There's a problem I think. We were talking about "having the whole solar system spin" -- as an entire unit in addition to the rotation of the planets around the sun. I think there may be a problem with this concept. What it amounts to is having a unit or section of space spinning with respect to the surrounding space. And I'm not sure that is possible, I've never heard of such a thing, I don't know how it could be produced or what it would mean or what would happen if it were possible. So I'm not going to pursue the idea very far unless you want to. You can have spinning objects in space and objects spinning around each other in space but I've never heard of units or sections of space (with or without objects in them) themselves spinning. If this is possible I don't know how and if it were possible I don't know what all it would mean.

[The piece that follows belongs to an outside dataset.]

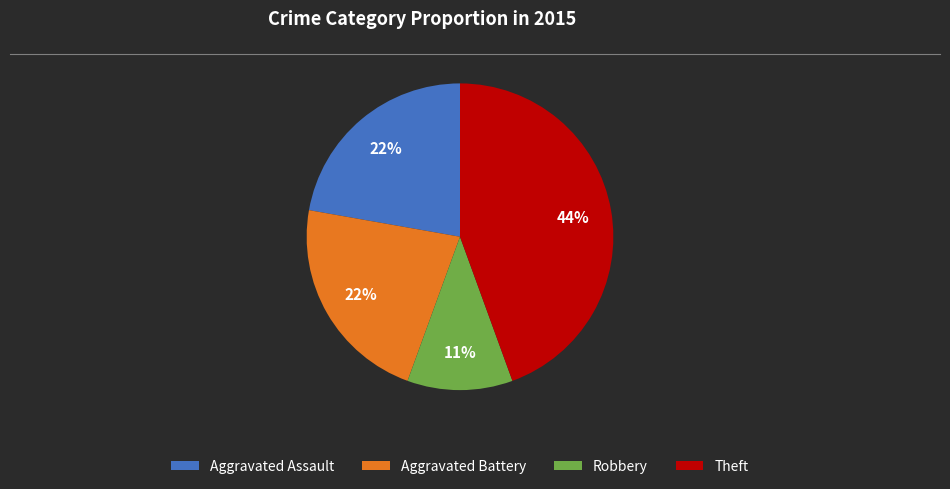

Do Aggravated Assault and Robbery together represent more than half of the pie?

No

I wrote this last night and forgot to post it: If two objects spin around each other, both are free falling in the other's gravitational field. If one object is much heavier than another then the centre of gravity of the system is nearer the heavier object, but they're always spinning around each other. But here's why I mentioned dark energy and matter: Each galaxy seems to be spinning so fast that they should fly apart. Gravity seems to be smaller than the required centripetal force to make them stable but they are stable. To account for the apparent extra gravitational force, physicists have invented a hyptothetical substance called dark matter. All galaxies seem to be flying apart quicker than theory would suggest they should do (I don't know exactly what theories). For this anomoly physicists invented the term dark energy. It seems to me that both of these could be accounted for by different rates of rotation to those we assume to be true. Or maybe the formula for gravitational attraction is actually much more complex than Gm1m2/r^2. And yeah, an absolute value for how fast one is spinning seems a little wierd. I mean, how do the particles know? What is the body spinning relative to? Within a gravitational field perhaps? I don't know. There's also the whole coriolis effect which is a bit bizarre and non-intuitive. I never quite got to grips with that, maybe I should try now.

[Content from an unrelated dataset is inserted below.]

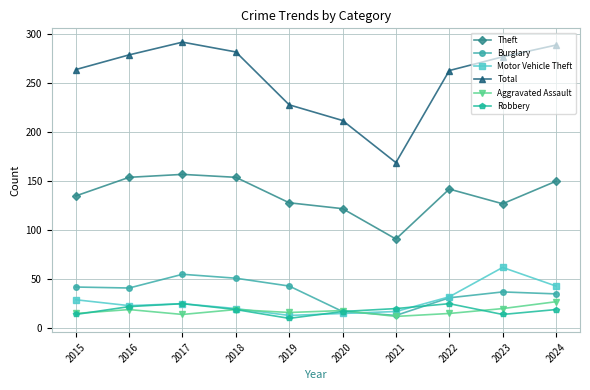

Which category has the lowest value in the Burglary series?

2021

So you see, if, as you put it, whole sections of space were spinning, this might account for dark matter and energy. I think of it as gravity being created by a kind of vortex left behind matter as it travels through time. This force might work in a spiral like water flowing out of a plug, because of coriolis effects of our movement within the larger (in terms of volume), but weaker (where we are) gravitational force of the rest of the galaxy, and then universe. The point is that if gravity generated its own spin, then all kinds of currently supposed 'absolute' measurements would be wrong. Therefore things may not be as simple as we think in terms of calculating our spinnyness (I think spin sounds a bit more sensible than spinnyness so will use that from now on). [The spinning water in our plug hole is caused by the coriolis effects of the Earth's movement. Corriolis forces also cause hurricanes.] But then I just thought, the only reason the Earth experiences corriolis effects is because it's a solid sphere. Funky Diva. Am I making any sense here?